Successive Interference Cancellation

I am meeting this Thursday with a professor more specialized than I in digital communications, which will catalyze my understanding of the application and limits of successive interference cancellation (SIC) to picking the bits off a received signal ripe with messages for other receivers. To prepare for this meeting, I am reviewing over the next few days SIC in D. Tse and P. Viswanath, “Fundamentals of Wireless Communication,” Cambridge University Press, 2005 — which I see will require some skimming of several of the other chapters to get a feel for what is going on. I am most interested in learning more about the theoretical underpinnings used by Jin and Rao in analyzing the performance limits of OMP.

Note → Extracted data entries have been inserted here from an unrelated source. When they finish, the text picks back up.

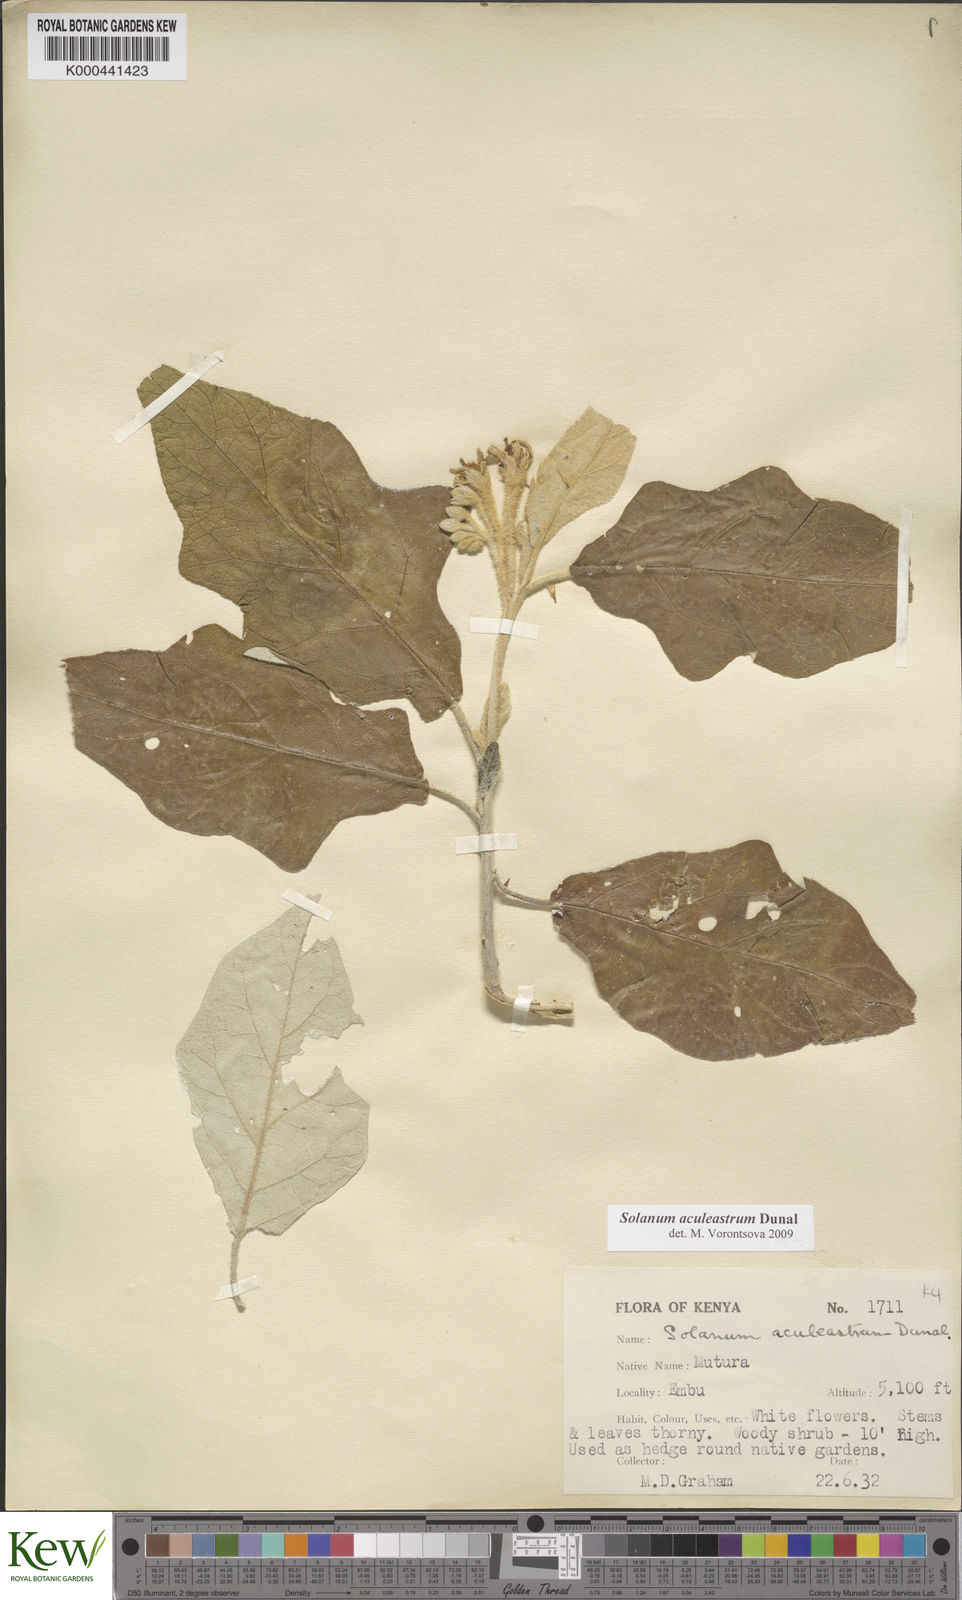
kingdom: Plantae
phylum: Tracheophyta
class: Magnoliopsida
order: Solanales
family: Solanaceae
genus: Solanum
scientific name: Solanum aculeastrum
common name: Goat bitter-apple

I have returned to my simulations of recovering sparse signals with different coefficient distributions from compressive sampling in the no noise case. Previously, I looked at the distribution of success and failure with respect to coherence and dynamic range, and did not find anything settling about it. Now, I am looking at the same data, but with the criteria by Jin and Rao:

OMP can recover a compressively sampled sparse signal as long as its ordered coefficients obey
$$\frac{\log N}{M} \le 0.5 \log \left [1 + \frac{s_i^2}{\sigma_n^2 + \sum_{j=i+1}^K s_j^2} \right ] \; \forall i \in \{1, 2, \ldots, K\}.$$

Below I plot the distributions of OMP recovery success and failures with respect to the “JR Criteria” above for 2000 realizations of sparse signals with coefficients distributed standard Normal. Most of the time OMP recovers these signals, but of those OMP fails to recover more than half of them satisfy the JR condition.

Let’s look at another distribution. Below I plot the recovery statistics for sparse signals distributed uniform and zero mean. It appears to me from this that the JR condition is not the determining factor for when recovery is not possible. (Perhaps I should pay more importance to their claim of “asymptotic recovery”, because I don’t know what this means other than running the algorithm until we have surely passed the sparsity of the signal.)

And finally, below I plot the recovery statistics for sparse signals distributed in two unit-variance Gaussian humps centered on plus and minus 3. Now, a much larger percentage of all the signals tested do not satisfy the JR condition, and most of those OMP fails to recover.

What am I expecting? If the JR condition is really indicative of the recoverability of a compressively sampled sparse signal, then I expect the dark bar (OMP fails) in “Fails JR Condition” to be much greater than the light bar (OMP succeeds) across all distributions.
When I look at the percentages among only failures, and only successes, I get something more reasonable. For the sparse vectors distributed standard normal I see the below:

And for the uniform and zero mean sparse signals I see the following:

And finally for the two Gaussian hump distributed signal, I see the following:

In that last plot we see that when OMP fails, the sparse signal does not satisfy the JR condition as often as for when OMP succeeds. Further work is necessary, and perhaps rerunning all of my simulations to make sure my data are correct!